▶ _Compito assegnato 1_
Quali tipi di scontri indica il testo sul viaggio del Papa in Iraq quando descrive il paese come teatro di scontri? Elencali tutti.

▶ _Testo estratto_
• • • •

Viaggio di Papa Francesco in
Iraq, 5 a 8 marzo 2021.
Domani inizia il viaggio di papa Francesco in Iraq,
un viaggio desiderato già da papa san Giovanni Paolo II ma sempre rimandato a
causa della situazione politica e strategica di quel paese del Medio Oriente. Un
paese non in pace neppure pacificato da decenni, provato dal terrorismo e dai
regimi politici autoritari e tante volte intolleranti. Un paese teatro di
scontri bellici, terroristici ed economici legati alla grande ricchezza di
quella terra, cioè quella della proprietà e lo sfruttamento degli impianti
petroliferi della zona. Tante volte mi ritorna in mente la frase sentita da
diverse persone dagli anni 90’ del XX secolo in poi: “Se in Iraq non ci
fosse neanche una goccia di petrolio, non ci sarebbe neppure un soldato… in
quella parte del mondo”. Un ritornello risaputo e ripetuto ma sempre vero
nella sua drammaticità ancora nei nostri giorni.
Domani inizia la visita di papa Francesco in questo
paese martoriato da guerre infinite, macchiato drammaticamente dal sangue e dal
petrolio, dagli interessi e dalle bugie internazionali, dalla volontà di
ripresa e dal continuo essere buttato nel baratro della rovina, un paese
comunque sempre amato dal Signore che ha voluto sigillare -o se vogliamo dire anche
Lui macchiare- col dono della fede cristiana e dello Spirito Santo gli uomini e
le donne di quella terra, in cui il Signore stesso avrebbe potuto nella propria
lingua materna annunciare il Vangelo. Una terra dove uomini e donne, bambini e
anziani che hanno riso e pianto, lodato e sofferto in quella lingua siriaca/aramaica
testimoniata dal Suo grido sofferente ed abbandonato sulla Croce, al canto
poetico e teologico di Sant’Efrem, di quel poeta teologo che nel IV secolo
cantò e spinse a cantare la sua fede cristiana quel popolo pure lui un popolo con
animo di poeta e di teologo.

• • • •

▶ _Dati forniti_
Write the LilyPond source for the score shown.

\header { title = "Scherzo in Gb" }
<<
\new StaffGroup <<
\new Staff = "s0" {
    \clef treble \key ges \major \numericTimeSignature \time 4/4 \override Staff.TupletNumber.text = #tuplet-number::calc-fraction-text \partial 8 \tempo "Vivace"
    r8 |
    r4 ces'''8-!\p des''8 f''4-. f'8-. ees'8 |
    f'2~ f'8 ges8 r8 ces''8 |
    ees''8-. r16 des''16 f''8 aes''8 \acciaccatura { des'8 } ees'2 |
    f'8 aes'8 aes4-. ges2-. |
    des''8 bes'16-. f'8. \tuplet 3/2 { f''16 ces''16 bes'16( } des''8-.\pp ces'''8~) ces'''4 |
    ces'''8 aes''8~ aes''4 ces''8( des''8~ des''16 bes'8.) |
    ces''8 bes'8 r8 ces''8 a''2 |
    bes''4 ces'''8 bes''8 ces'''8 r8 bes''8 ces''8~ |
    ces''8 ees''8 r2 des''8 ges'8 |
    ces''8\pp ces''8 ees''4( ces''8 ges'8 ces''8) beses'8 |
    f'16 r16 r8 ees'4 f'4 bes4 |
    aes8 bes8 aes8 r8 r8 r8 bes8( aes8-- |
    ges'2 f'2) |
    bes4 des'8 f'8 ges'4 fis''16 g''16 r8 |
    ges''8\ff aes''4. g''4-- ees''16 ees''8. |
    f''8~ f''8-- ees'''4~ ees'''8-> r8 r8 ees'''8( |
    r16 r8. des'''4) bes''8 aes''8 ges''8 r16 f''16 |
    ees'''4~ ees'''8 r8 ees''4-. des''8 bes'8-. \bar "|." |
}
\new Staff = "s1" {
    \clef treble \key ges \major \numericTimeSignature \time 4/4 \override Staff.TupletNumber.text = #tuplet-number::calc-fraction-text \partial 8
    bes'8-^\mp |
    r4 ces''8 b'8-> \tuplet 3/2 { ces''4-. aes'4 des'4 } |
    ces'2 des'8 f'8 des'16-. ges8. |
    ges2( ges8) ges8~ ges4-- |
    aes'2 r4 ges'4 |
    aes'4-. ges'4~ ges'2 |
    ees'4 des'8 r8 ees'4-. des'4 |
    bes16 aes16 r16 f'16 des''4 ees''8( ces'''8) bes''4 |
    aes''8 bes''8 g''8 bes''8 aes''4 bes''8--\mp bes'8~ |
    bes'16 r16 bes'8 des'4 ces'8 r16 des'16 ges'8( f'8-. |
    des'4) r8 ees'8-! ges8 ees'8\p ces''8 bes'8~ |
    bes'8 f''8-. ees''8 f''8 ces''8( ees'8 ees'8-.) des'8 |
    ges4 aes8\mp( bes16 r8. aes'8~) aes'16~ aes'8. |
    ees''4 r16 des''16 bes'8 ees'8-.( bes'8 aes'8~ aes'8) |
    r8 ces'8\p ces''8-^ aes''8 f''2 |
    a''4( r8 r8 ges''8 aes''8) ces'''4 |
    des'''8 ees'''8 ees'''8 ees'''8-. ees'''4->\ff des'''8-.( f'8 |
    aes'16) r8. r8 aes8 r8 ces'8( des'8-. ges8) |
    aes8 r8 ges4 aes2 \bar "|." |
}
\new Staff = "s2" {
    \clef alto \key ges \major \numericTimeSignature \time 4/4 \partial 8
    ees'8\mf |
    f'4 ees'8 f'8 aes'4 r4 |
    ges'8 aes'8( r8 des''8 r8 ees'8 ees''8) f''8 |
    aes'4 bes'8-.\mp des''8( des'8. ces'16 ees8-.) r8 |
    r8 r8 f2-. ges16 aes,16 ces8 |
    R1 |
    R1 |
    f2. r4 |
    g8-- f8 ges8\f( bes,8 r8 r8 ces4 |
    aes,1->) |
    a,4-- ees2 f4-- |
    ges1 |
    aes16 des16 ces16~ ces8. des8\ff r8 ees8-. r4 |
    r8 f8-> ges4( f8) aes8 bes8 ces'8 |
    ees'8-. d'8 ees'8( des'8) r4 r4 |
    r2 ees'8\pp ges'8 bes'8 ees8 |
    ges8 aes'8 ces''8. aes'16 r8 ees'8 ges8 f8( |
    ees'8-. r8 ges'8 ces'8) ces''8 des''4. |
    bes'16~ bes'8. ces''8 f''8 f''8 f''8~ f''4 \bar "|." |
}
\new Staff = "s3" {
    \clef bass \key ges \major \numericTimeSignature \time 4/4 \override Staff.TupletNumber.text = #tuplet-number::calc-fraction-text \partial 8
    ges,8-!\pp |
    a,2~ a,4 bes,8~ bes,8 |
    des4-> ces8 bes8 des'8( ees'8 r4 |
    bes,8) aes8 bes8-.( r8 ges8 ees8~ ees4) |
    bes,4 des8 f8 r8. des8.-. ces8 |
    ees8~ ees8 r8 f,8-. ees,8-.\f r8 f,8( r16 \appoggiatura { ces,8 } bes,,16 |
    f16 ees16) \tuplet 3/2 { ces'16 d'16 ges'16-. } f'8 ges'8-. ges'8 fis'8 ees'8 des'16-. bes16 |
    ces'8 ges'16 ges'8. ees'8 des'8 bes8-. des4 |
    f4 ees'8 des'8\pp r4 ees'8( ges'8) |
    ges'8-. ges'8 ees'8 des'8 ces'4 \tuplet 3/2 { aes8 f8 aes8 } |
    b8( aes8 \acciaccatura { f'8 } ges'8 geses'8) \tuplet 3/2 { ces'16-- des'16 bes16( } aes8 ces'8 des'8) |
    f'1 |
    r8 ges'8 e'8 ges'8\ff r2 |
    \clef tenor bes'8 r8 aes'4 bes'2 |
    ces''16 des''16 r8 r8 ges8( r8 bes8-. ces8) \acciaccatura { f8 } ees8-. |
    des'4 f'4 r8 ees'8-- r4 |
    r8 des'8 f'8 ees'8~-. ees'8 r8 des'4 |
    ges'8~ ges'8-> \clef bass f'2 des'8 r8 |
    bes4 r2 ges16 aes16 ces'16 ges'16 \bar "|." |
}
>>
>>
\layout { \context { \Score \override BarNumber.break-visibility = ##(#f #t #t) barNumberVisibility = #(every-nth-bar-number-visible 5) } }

• • • •

▶ _Compito assegnato 2_
Estrai dalle voci ogni riga in cui compare la stringa "time".

▶ _Risposta completa 1_
- bellici
- terroristici
- economici

▶ _Risposta completa 2_
    \clef treble \key ges \major \numericTimeSignature \time 4/4 \override Staff.TupletNumber.text = #tuplet-number::calc-fraction-text \partial 8 \tempo "Vivace"
    \clef treble \key ges \major \numericTimeSignature \time 4/4 \override Staff.TupletNumber.text = #tuplet-number::calc-fraction-text \partial 8
    \clef alto \key ges \major \numericTimeSignature \time 4/4 \partial 8
    \clef bass \key ges \major \numericTimeSignature \time 4/4 \override Staff.TupletNumber.text = #tuplet-number::calc-fraction-text \partial 8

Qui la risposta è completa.